– Мы не могли сообщить, потому что этого рейва как бы не существует, и таблеток не существует, мы не можем допустить, чтобы полиция начала задавать нам вопросы…
– Но почему?
– Потому что таблетки нелегальные, и лаборатория, в которой их производят, подпольная, и тот факт, что тот, кто их принимает, может чувствовать себя и мужчиной, и женщиной, не отказываясь ни от одной из возможностей, не нравится никакому режиму в мире, не говоря уж о религиозных властях…
– Почему? Чего именно они боятся?
– Ты не понимаешь, насколько это революционная штука, Хели? Как свобода перемещения между полами бросает вызов устоям?
– Но где Офер? – бешусь я. – При всем уважении к устоям. Что вы сделали с телом моего мужа?

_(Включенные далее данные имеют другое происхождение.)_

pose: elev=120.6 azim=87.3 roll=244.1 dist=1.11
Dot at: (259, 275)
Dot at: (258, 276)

– Оно в надежном месте, Хели.
– В каком смысле – в надежном?
– Ничего больше я не могу сказать.
– Но почему вы не известили меня? Вы знаете, что со мной было за этот год?
Бог со стыдом склоняет голову и говорит:
– Мне жаль, мне очень жаль, но сейчас мне придется тебя убить…

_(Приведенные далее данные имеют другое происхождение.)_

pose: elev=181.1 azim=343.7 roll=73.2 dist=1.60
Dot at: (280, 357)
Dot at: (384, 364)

И достает выдвижной нож из кармана шаровар.
Но она не успевает перерезать мне артерию на шее, я прыгаю из этого высокого-высокого шатра и мягко приземляюсь на землю, как кошка, а небо раскалывает огромная молния, я встаю и пытаюсь убежать от смерти под проливным дождем, бегу не оборачиваясь, но знаю, что за мной гонится стая пантер, я чувствую, что они меня настигают, и бегу, бегу, бегу между деревьев, меня царапают ветки, я поскальзываюсь, встаю, меня царапают ветки, сок цитрусов стекает по моим бедрам, по ногам, наконец я больше не могу, силы покидают меня, ноги подгибаются – и все…
Когда я открыла глаза, надо мной стояли Ори и Матан.
Я похлопала себя руками по бокам, как будто искала кошелек.
Я была в одежде.
Издалека доносился щебет птиц.
Звуков вечеринки не было слышно.
– Что с тобой? – спросила Ори.
– Я не знаю, – сказала я.
– Ты можешь встать? – спросил Матан.
– Могу попробовать, – сказала я.
Они взяли меня под руки и аккуратно подняли.
– Любимые мои, – сказала я.
– Мам, ты в порядке? – спросил Матан.
– Папа умер, – ответила я.
– Но, мам, – запротестовала Ори, – пока не найдут тело, мы не знаем…
– Папа умер, – повторила я. – Я знаю.
Они не стали спорить со мной, говорить, что я сошла с ума, не спрашивали, откуда я знаю. Только долго молчали. А потом мы все трое стали обниматься – прямо там, на плантации. Такое неловкое объятие, потому что как иначе можно обниматься втроем? И я подумала: жила-была семья – и нет того, что было, но есть кое-что другое.
На пути домой Ори включила радио, и как вы думаете, какую из всех песен на свете я услышала? «Двадцать лет спустя вернулся я к себе, / И на первый взгляд все дома так же, как тогда…»
И я знала, что после первого куплета будет припев, который мне слушать опасно, но не стала выключать радио. Пусть боль придет. Я позволила нестерпимой боли пройти сквозь меня.
Потом мы приехали домой, и Ори стала разговаривать по видеосвязи со своим парнем, а Матан – по телефону с религиозным молодым человеком, которому нужна помощь, и его участливый тон звучал точно так же, как папин.
Я включила компьютер. И вошла в блог Залмана Интернешнл. И написала недостающий рассказ. Последний в проекте «Сто на сто».
У меня в голове слова уже давно сложились, надо было только сделать копи-пейст из головы на лист…
ДЫРКА
На белой футболке его жены, которую полиция передала ему, когда решила закрыть дело о ее исчезновении из-за отсутствия улик, была дырка. Там, где сердце. Видимо, ткань порвалась о ветку, потому что его жена не стала бы носить футболку с дыркой. Даже на субботнюю прогулку по плантации. Как бы то ни было, один раз заметив эту дырку, он не мог ее больше развидеть. Каждый раз, когда он, скучая по жене, вынимал футболку из полиэтиленового пакетика, он не мог не видеть отсутствия того, что должно было быть на месте дырки. Только годы спустя он понял, что через дырку можно и смотреть.
Дописав, я сделала «подсчет количества слов», чтобы убедиться, что их тут ровно сто. Включая заголовок. Потому что я знаю, что для Офера эта эстетика была важна.
Потом я вошла в блог Залмана Интернешнл. И загрузила туда этот рассказ.
И хотя я твердо понимала, что больше не буду писать никогда, на мгновение я ощутила то утешение, которое Офер находил в процессе письма. Это и позволяло ему мириться с поражениями.